A partir des années 1980, fin des 30 glorieuses, la société française entre dans le monde de la concurrence et des compétitions. De nouveaux figures envahissent l’imaginaire social : sportifs, héros de l’extrême, chômeurs créant leur propre entreprise….  le monde de l’action, du dépassement de soi… Bernard Tapi – qui a même animé un show du nom symbolique ‘d’Ambition’ –  est un VRP de ce mode de vie.

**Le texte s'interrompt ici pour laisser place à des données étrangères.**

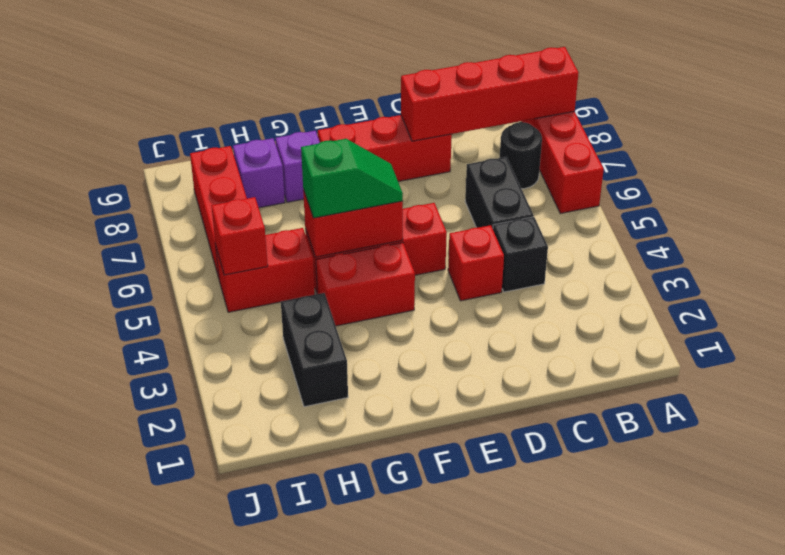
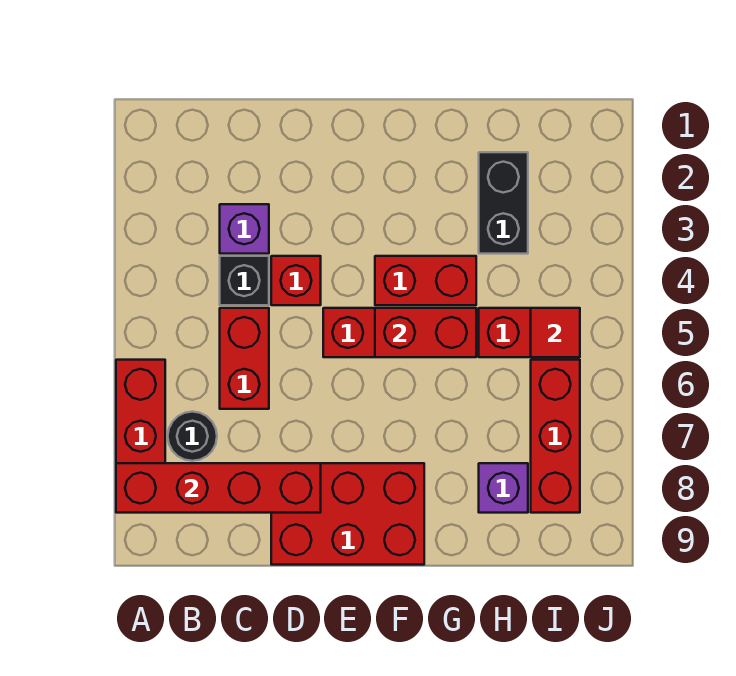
black 1x2 brick [465,157,534,229] -> red 1x2 brick [220,308,269,409]
red 1x3 brick [318,115,452,181] -> red 2x3 brick [271,463,424,565]
green 1x2 slope [301,139,403,218] -> none
purple 1x1 brick [276,131,320,202] -> purple 1x1 brick moved to [220,204,269,254]
red 1x1 brick [211,197,268,275] -> red 1x1 tile [531,308,580,357]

Aujourd’hui, nous sommes peut être à la fin de la lutte des classes, mais les inégalités se recomposent. L’idéal devient d’être entrepreneur de sa propre envie. Les exigences d’action et de performance s’accentuent  pour tous. Ainsi pour trouver un emploi, même précaire, il faut faire preuve de motivation, de capacité de représentation de soi, d’être capable de passer des contrats…Le modèle disciplinaire recule au profit de modèles qui incitent à l’autonomie dans toutes les strates de la hiérarchie. L’agent devient progressivement le seul responsable de son action et de sa capacité à évoluer. Il y a report des responsabilités des organisations vers l’individu. A l’aspiration de l’autonomie s’ajoute la contrainte de l’autonomie.

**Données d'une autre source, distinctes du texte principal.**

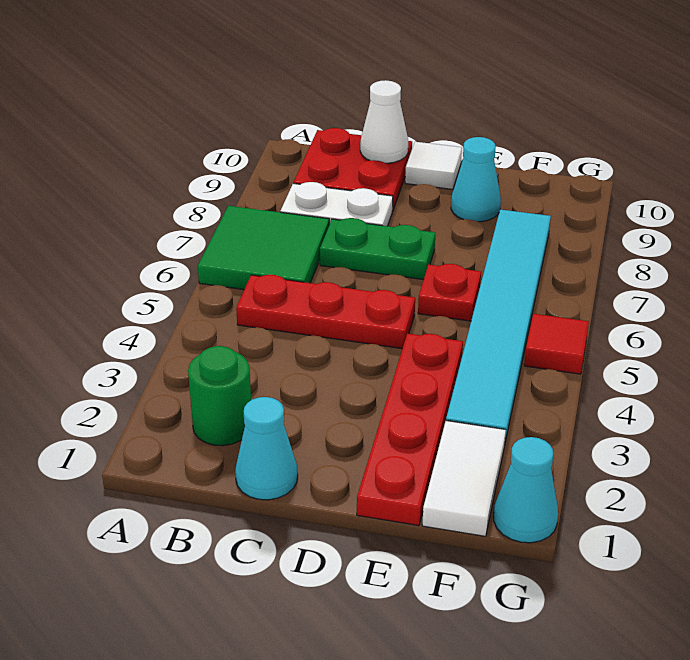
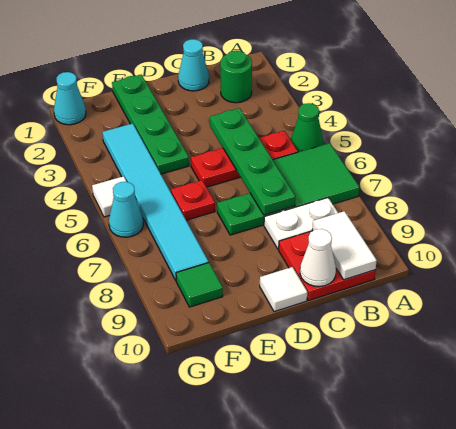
none -> green 1x1 cone [291,103,323,152]
none -> green 1x4 plate [210,108,295,215]
red 1x4 plate [357,333,463,526] -> green 1x4 plate [112,75,189,174]
cyan 1x1 cone [451,137,501,222] -> cyan 1x1 cone moved to [109,182,143,237]
white 1x2 tile [422,421,506,536] -> white 1x2 tile moved to [312,211,377,280]
none -> green 1x1 tile [176,263,223,307]
red 1x1 tile [524,314,589,374] -> white 1x1 tile [92,176,127,217]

Auparavant les psychanalystes soignaient des névroses, c’est à dire des pathologies mentales résultant de conflits psychiques remontant à la petite enfance. Depuis les années 80, de nouveaux troubles psychologiques sont apparus, il ne s’agit plus de névroses ; les patients manifestent une sorte d’absence de limite de soi et un besoin d’Être, accompagnés de la peur de ne pas être à la hauteur de leurs propres idéaux. C’est une pathologie de la grandeur ! Ainsi du culte de la performance à l’effondrement psychique, nos sociétés ont fini par donner forme à une culture du malheur intime inédite. La performance, l’épanouissement individuel et la vulnérabilité de masse forment un tout qu’Alain Erhenberg appelle la nervosité dans la civilisation.